Transcription
When you submit audio to Veronese, it goes through an automatic pipeline that produces an editable transcript. Here’s what happens.
The pipeline
Section titled “The pipeline”- Normalize — Your audio is converted to a clean format regardless of the original file type (MP3, M4A, video files, etc.).
- Transcribe — The audio is processed by an AI speech-to-text model.
- Store — Two versions of the transcript are saved:
- Raw text — the unedited machine output, preserved exactly as produced.
- Editable content — your working copy, seeded from the raw text and ready to edit.

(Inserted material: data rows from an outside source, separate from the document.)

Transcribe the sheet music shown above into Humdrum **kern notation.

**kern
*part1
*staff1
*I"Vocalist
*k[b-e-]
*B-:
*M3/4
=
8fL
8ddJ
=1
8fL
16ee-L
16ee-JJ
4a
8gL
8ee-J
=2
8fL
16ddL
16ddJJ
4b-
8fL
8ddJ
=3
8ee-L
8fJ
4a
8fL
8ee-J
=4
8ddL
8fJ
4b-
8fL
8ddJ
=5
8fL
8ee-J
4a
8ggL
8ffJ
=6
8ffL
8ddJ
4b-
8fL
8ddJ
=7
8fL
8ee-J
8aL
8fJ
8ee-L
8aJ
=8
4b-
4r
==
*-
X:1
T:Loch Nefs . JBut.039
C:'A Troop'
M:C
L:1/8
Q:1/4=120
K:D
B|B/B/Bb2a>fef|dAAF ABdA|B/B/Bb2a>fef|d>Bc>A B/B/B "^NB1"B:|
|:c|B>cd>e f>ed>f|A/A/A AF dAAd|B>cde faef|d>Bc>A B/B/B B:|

- Notify — You receive an email when the transcript is ready.
Episode states
Section titled “Episode states”You can track progress in real time on your dashboard or via the API:
| State | What’s happening |
|---|---|
ingesting | Audio is being downloaded or prepared |
transcribing | AI model is processing the audio |
ready | Transcript is complete — open it to start editing |
failed | Something went wrong — check the episode for details |
Accuracy
Section titled “Accuracy”Transcription accuracy depends on audio quality. For best results:
- Use a microphone close to the speaker
- Minimize background noise
- Avoid very low bitrate audio (< 64 kbps)
Supported formats
Section titled “Supported formats”Any audio or video format is accepted — Veronese normalizes it automatically before transcribing. Common formats: MP3, M4A, WAV, OGG, FLAC, MP4, MOV, WebM.
Processing time
Section titled “Processing time”Typical transcription takes 1–3× the audio duration for short clips, and faster proportionally for longer recordings. A 10-minute recording usually completes in 1–3 minutes.